After hard farm work, an abusive marriage, and a lifetime of the woods as refuge Emma "Grandma" Gatewood first stepped onto the Appalachian Trail "as a lark" when she was 67. She hiked the AT three times total - 2 through hikes and 1 section. The lady called attention to the trail when the rest of the US was driving and watching TV. — Northshire Staff
2014 National Outdoor Book Award Winner in History / Biography
Emma Gatewood told her family she was going on a walk and left her small Ohio hometown with a change of clothes and less than two hundred dollars. The next anybody heard from her, this genteel, farm-reared, sixty-seven-year-old great-grandmother had walked 800 miles along the 2,050-mile Appalachian Trail. By September 1955 she stood atop Maine’s Mount Katahdin, sang “America, the Beautiful,” and proclaimed, “I said I’ll do it, and I’ve done it.”

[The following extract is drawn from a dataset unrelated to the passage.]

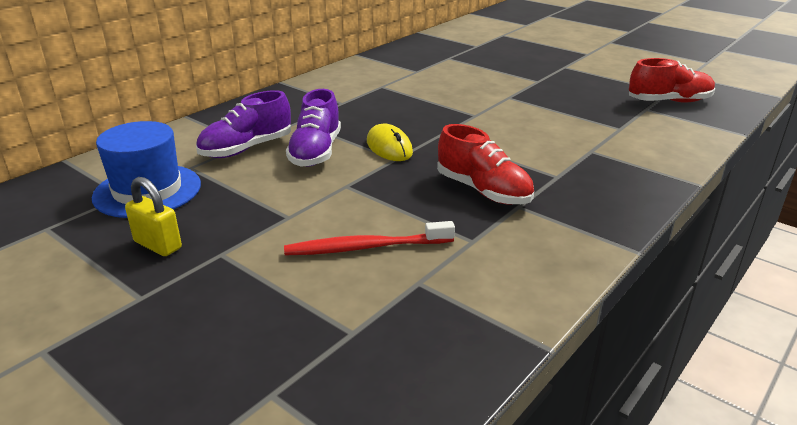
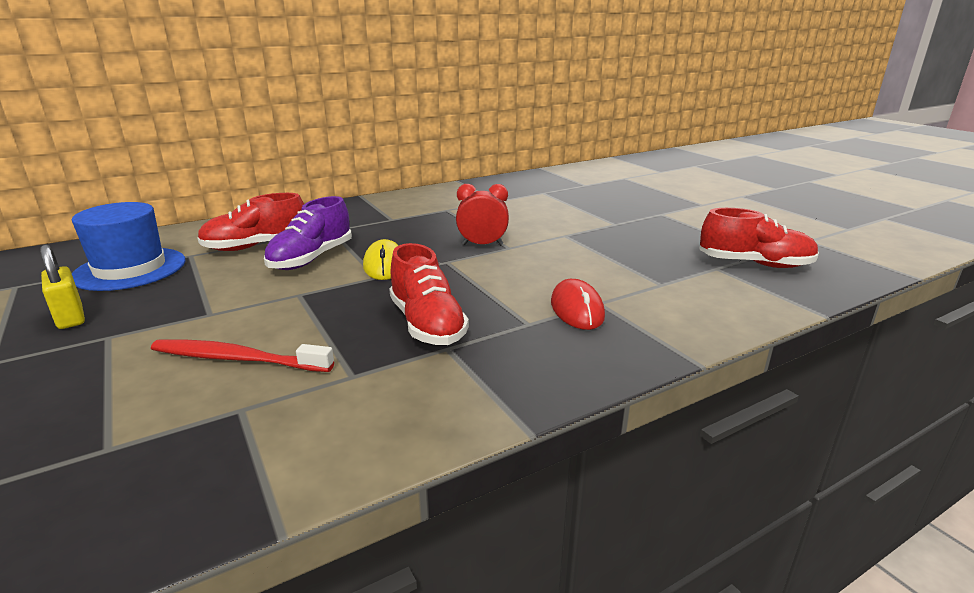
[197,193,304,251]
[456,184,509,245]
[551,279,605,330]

Driven by a painful marriage, Grandma Gatewood not only hiked the trail alone, she was the first person—man or woman—to walk it twice and three times. At age seventy-one, she hiked the 2,000-mile Oregon Trail. Gatewood became a hiking celebrity, and appeared on TV with Groucho Marx and Art Linkletter. The public attention she brought to the trail was unprecedented. Her vocal criticism of the lousy, difficult stretches led to bolstered maintenance, and very likely saved the trail from extinction.
Author Ben Montgomery interviewed surviving family members and hikers Gatewood met along the trail, unearthed historic newspaper and magazine articles, and was given full access to Gatewood’s own diaries, trail journals, and correspondence. Grandma Gatewood’s Walk shines a fresh light on one of America’s most celebrated hikers.